There are known beneficial effects of research on teaching. However, those good effects can come about only under conditions that are favourable for research, which is not the case under Indian conditions.

UG faculty at our higher education (HE) institutions must be exempted from research because large numbers of college teachers lack the basic training for research; most are overburdened with teaching, administrative and other responsibilities; and a majority work at institutions with woeful infrastructure and in an academic environment inimical to substantive research. Furthermore, faculty who were hired in the pre-API era certainly did not sign up for research when they took up the profession. Now that they are being forced into research for career advancement, they are left with few options other than to publish in fake journals and/or to obtain sub-standard PhDs to accumulate the necessary points for promotion.

Low research output

There are other reasons to introduce a research exemption clause for UG faculty. Colleges and universities which offer UG degrees are the backbone of India’s HE system. A large majority of students in the HE sector—approximately 80 per cent of the total—study for UG degrees and their numbers will continue to grow in the coming years. These students need faculty members dedicated to teaching and not to be distracted by the goal of earning API points via third-rate or fake research.

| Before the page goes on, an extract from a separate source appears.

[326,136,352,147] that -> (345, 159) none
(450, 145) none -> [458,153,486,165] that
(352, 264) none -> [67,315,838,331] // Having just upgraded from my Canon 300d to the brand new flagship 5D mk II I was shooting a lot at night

In the old system, research was carried out by faculty at post-graduate (PG) departments across state universities, central universities and other central-government funded institutions. A faculty’s responsibilities included teaching and supervising PG students. College teachers were occasionally known to do research; in such cases, they were usually hired or promoted to work at PG institutions. However, as a rule, there was no expectation of research from them and many did not obtain or even seek doctoral degrees.

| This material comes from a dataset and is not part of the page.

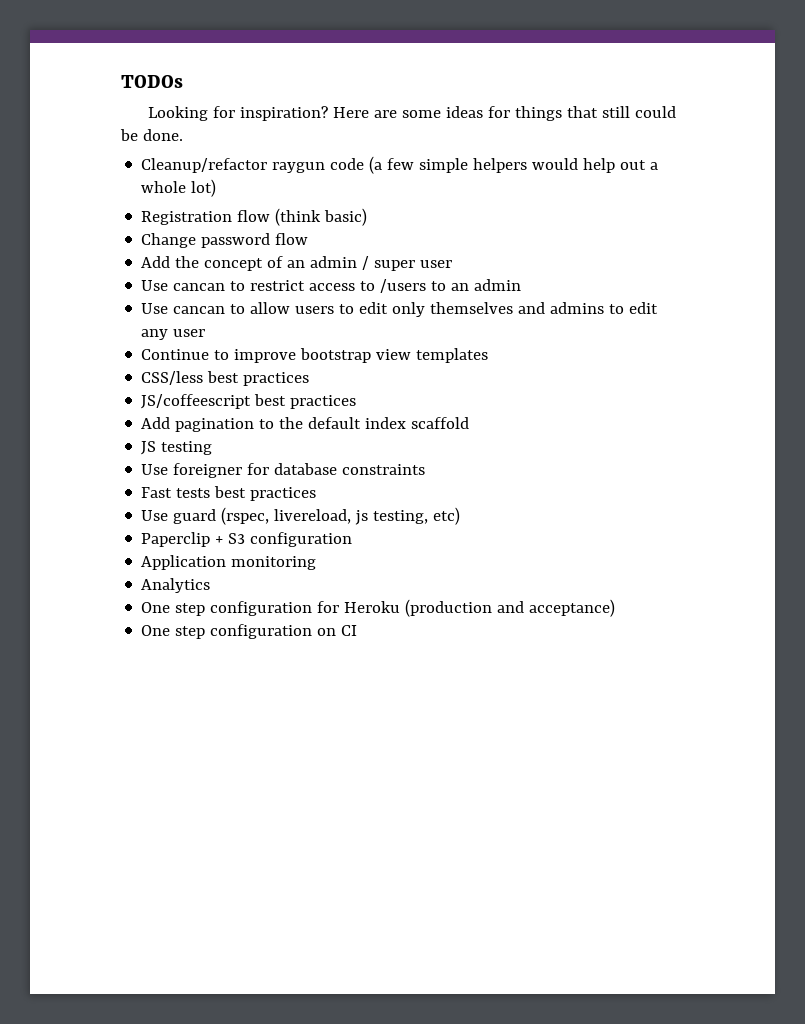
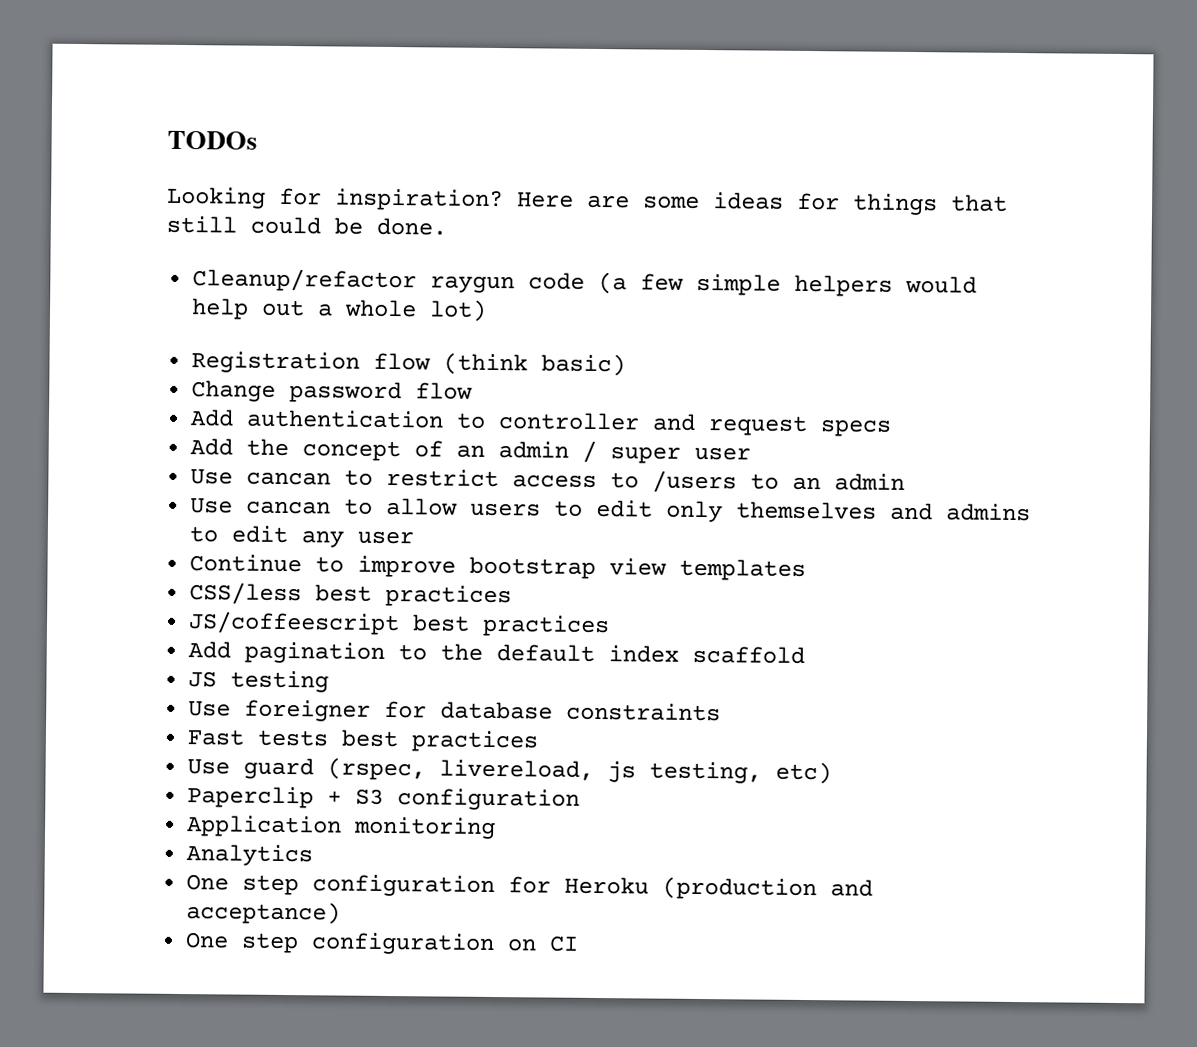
(309, 239) none -> [190,409,893,437] // Add authentication to controller and request specs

The clear separation of teaching and research, with each carried out at different sets of institutions, was maintained for decades until the government decided that the professoriate was not doing enough research and it was necessary to jolt it into doing so.

The real problem with the old system was that the PG faculty was not producing sufficient amount of good quality research, leading to low total research output of the HE sector. To address the problem, the UGC needed to target PG faculty and insist from them to do more and better research.

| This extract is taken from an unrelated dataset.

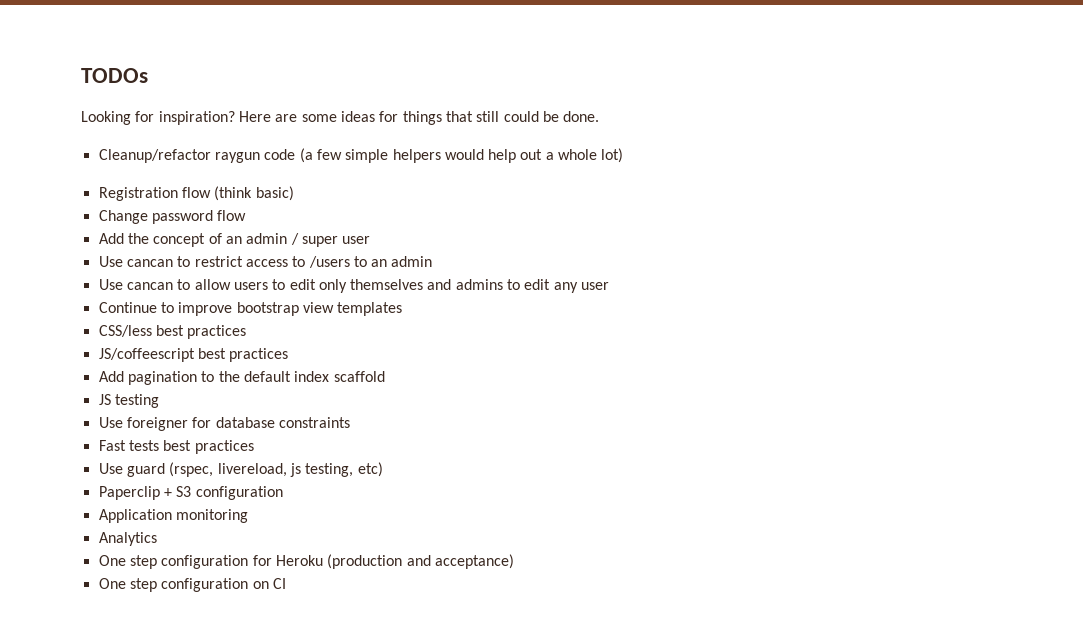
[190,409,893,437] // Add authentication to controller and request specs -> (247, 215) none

In principle, the API is a good thing. It provides a common method to measure a faculty member’s contributions to teaching, research and institutional activities. It is a good replacement to the ad hocism of the past when a faculty member’s contributions were subjectively evaluated by heads of departments and other superiors so that those with influence were able to gain at the expense of others.

Choose to do research

The API, however, other than measurement problems, suffers from a fundamental flaw – it demands the same combination of requirements from faculty across different kinds of institutions without taking into account the different objectives of UG and PG institutions i.e. teaching and teaching-cum-research respectively.

Ideally, most UG institutions and their faculty must be teaching-focused. A select number, especially those in cities like New Delhi, Bengaluru and other metros which tend to attract better qualified faculty than in smaller cities and elsewhere, should ask their faculty to choose between ‘teaching only’ and ‘teaching and research’ and assign work accordingly. It is faculty at PG institutions which must shoulder most of the responsibility for research.

The research requirement from all faculty in the API is unrealistic and has done nothing to improve quality research output in our HE sector. Indeed, it may have had a negative impact on college-level teaching by diverting the attention of teachers to doing things that they could pretend to pass off as research.

Pushkar is an Assistant Professor at the Department of Humanities & Social Sciences, BITS Pilani-Goa.